▶ _DOCUMENT PASSAGE_
►

Hi, I think there's an error in the formula: you write "φ and λ are geocentric latitude and longitude respectively", but nowhere in the formula can I see any φ ...
- The problem is that Wikipedia:TeX markup permits simple TeX characters to be displayed as HTML characters, thus in a different font, which here appears to change the character, even though both are phi. Thus I changed <math>\phi</math> to <math>\phi\ </math> by adding the math text space '\ ' immediately after the math character, which forces it to be rendered as a PNG character, just like those in the formula. — Joe Kress 07:16, Apr 17, 2005 (UTC)
Gender specific pronouns
The earth has no gender, so is it necessary to call it a she ?
When you count the geopotential coefficients at the end, you get 130,317. You should probably mention what maximum degree (n) you used and why you chose that value. After all, in principle, n is infinite.
Oh, and if you're interested, here's a quick and visual definition from the project I work on (GRACE): http://www.csr.utexas.edu/grace/gravity/gravity_definition.html
- I'll try to clarify this. After all, there are new models in the works with degree=order=2160 (over 4 million coefficients), good to 1/6 degree. MFago 14:46, 5 April 2006 (UTC)
References and Intro
Was it a good idea to split the top into the short intro and a new "description" section? More closely follows other Wikipedia articles, so I made this change. Also, this article could really use more citations. Unfortunately, I haven't quite figured out the "cite" template... MFago 15:43, 5 April 2006 (UTC)
Hi, I can't find the answer to this anywhere!
Does the geoid take into account centrifugal force from the Earth's rotation? If so, would it be incorrect to refer to it as a mathematical figure of the gravity field alone? And if not, would it be incorrect to say that the mean sea level assumes the shape of the geoid?
- There is not actually "a" geoid, but rather many different variations depending on whether or not one accounts for tides, etc. I do believe that it usually does account for rotation. Note that the equation given in the article is not for the geoid itself, but for the (non-rotational part of the) potential. Computing the geoid is rather more involved. I'll see if I can relocate my reference on this (at NIMA or a related site), and perhaps add more detail to the article. Also see Physical geodesy and Geodesy. The reference text the end of Geodesy is excellent and covers most of the details. MFago 23:21, 1 June 2006 (UTC)

◄

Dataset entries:
►

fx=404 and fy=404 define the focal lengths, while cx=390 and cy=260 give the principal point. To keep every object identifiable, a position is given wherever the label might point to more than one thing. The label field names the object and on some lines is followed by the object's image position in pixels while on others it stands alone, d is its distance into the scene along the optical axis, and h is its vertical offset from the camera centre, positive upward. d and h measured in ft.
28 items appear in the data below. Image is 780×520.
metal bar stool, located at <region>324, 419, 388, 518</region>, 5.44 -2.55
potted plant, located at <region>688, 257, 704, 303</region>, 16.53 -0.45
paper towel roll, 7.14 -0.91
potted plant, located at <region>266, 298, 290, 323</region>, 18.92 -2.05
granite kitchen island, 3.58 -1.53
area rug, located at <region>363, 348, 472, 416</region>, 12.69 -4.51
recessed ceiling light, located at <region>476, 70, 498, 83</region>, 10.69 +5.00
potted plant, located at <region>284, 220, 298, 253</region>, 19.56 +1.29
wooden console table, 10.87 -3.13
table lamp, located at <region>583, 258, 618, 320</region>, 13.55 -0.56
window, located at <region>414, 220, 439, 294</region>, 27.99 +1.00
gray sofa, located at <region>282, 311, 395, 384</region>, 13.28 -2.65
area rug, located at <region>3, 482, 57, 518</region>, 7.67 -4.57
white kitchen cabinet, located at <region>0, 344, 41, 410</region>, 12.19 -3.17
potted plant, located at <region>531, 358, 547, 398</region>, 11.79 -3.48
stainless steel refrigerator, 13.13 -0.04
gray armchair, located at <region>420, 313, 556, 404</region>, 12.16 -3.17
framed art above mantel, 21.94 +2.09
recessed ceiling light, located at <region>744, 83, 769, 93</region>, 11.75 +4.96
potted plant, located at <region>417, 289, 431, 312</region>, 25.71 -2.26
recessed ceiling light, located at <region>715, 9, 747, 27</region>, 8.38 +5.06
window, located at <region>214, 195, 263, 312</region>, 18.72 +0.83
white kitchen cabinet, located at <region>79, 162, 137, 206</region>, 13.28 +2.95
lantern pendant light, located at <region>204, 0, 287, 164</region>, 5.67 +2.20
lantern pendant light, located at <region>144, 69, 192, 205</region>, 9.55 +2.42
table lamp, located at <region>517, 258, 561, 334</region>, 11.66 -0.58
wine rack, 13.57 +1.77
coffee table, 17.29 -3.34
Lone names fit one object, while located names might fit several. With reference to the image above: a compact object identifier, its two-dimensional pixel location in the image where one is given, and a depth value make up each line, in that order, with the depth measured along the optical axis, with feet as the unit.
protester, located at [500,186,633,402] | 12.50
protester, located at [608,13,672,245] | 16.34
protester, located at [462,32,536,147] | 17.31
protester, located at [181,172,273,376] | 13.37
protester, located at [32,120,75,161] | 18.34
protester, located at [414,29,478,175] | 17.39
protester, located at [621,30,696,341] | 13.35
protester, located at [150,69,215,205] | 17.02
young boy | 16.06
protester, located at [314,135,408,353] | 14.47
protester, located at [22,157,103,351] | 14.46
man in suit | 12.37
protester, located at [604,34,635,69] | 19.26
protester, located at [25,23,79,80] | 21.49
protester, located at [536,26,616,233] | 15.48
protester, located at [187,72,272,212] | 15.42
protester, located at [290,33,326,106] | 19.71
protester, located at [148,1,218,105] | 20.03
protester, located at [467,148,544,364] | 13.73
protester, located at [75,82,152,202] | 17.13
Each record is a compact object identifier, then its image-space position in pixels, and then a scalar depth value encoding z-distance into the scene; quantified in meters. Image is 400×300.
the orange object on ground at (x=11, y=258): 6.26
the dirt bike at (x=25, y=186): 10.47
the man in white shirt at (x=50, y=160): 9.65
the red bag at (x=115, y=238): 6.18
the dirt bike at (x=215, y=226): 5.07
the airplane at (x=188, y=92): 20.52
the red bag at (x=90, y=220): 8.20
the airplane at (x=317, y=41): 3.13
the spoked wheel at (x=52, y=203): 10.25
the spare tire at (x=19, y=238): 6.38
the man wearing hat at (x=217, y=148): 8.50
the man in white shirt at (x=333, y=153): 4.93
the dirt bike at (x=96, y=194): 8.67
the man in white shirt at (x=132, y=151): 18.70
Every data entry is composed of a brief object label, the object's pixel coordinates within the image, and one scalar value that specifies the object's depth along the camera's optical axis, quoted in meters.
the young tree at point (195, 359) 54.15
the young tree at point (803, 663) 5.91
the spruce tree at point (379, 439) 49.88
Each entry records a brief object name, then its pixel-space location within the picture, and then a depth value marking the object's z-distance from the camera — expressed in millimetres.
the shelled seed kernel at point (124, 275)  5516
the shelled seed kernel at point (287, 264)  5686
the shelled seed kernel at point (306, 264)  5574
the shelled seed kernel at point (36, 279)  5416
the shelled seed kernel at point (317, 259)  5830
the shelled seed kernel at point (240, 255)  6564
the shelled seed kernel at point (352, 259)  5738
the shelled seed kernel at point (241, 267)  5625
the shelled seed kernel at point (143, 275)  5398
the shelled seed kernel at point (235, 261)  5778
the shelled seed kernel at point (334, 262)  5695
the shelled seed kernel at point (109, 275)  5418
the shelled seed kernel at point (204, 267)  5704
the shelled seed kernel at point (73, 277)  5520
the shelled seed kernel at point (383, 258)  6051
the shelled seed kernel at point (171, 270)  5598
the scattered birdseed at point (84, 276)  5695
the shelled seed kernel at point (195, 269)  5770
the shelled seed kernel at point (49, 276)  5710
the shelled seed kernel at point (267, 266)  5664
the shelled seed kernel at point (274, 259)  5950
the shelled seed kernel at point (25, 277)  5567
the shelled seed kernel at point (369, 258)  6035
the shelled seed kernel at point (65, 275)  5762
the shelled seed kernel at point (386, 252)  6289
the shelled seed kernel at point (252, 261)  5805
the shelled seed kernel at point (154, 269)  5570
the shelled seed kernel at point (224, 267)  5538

◄

▶ _EXERCISE DIRECTIONS_
Write the next part of the discussion thread about the geoid, beginning after its final comment. None of the items is required for this work.

▶ _FINAL ANSWER_
- Link added to above reference: No such thing as "The" EGM96 geoid, and tried to clarify a bit. Really needs more detail -- it's a complex subject, and I'm not entirely fluent. MFago 23:33, 1 June 2006 (UTC)
I was just wondering about this myself. The reason being that International Atomic Time is based on the rate of ticking of a clock sitting on the geoid. This definition removes any ambiguity due to gravitational time dilation, but i can't work out if it accounts for the dilation due to greater speed of movement of points on the equator compared to those at high latitudes. If the geoid doesn't include a centrifugal term, then it definitely doesn't. If it does, and is thus about equipotential from the point of view of a co-moving observer (as a geoid based on actual local measurements would pretty much have to be), then possibly it does, what with the equivalence principle and all that. Although i'm not at all sure about that - is there any particular reason to think time moves at the same rate at all points on an equipotential surface? No, probably not. And i don't even know what kind of geoid IAT uses. Oh god, this is confusing. I should not have to do general relativity to work out what bloody time it is! —Preceding unsigned comment added by 188.8.131.52 (talk) 18:54, 3 November 2008 (UTC)
I just saw that all of the NGA links are broken. I cannot locate any of this data on the new "enhanced" site -- it appears to be unavailable? MFago 23:52, 1 June 2006 (UTC)
- Fixed. They simply changed all *.htm to *.html, and their search engine was of no help. MFago 00:04, 2 June 2006 (UTC)
Unfortunately the picture of the Geoid (actually the geoid undulation) that used to be on this page was evidently taken from the GRACE website without proper permission. Anyone have access to another similar graphic that would be useable here? The raw data for the EGM96 geoid (less detailed than GRACE, but still illustrative) is available at: NGA EGM96 data (labeled as "Geoid Height File"). Matlab can easily make a similar plot from this data, but I do not have access to this software. Anyone able to help, or have another idea?MFago 14:36, 2 June 2006 (UTC)
Possible image error
The geoid seems also to be used, along with satellite data, for estimating the topography of the sea floor; see Exploring the Ocean Basins with Satellite Altimeter Data, especially under "3. Explanation of the Gravity Anomaly". There may be a better home for this, but even if the main information goes elsewhere a 'see also' might be appropriate. (The gravitational anomoly is mentioned technically in Physical geodesy, but without discussion of use.) Mark— Preceding unsigned comment added by 184.108.40.206 (talk • contribs) 06:52, 27 November 2008 (UTC)
The second diagram shows the geoid as being above the ellipsoid where there is land but below it where there is an ocean. The first picture doesn't show this picture at all. Why this difference?220.127.116.11 (talk) 16:04, 20 February 2010 (UTC)
Erm... help for beginners :)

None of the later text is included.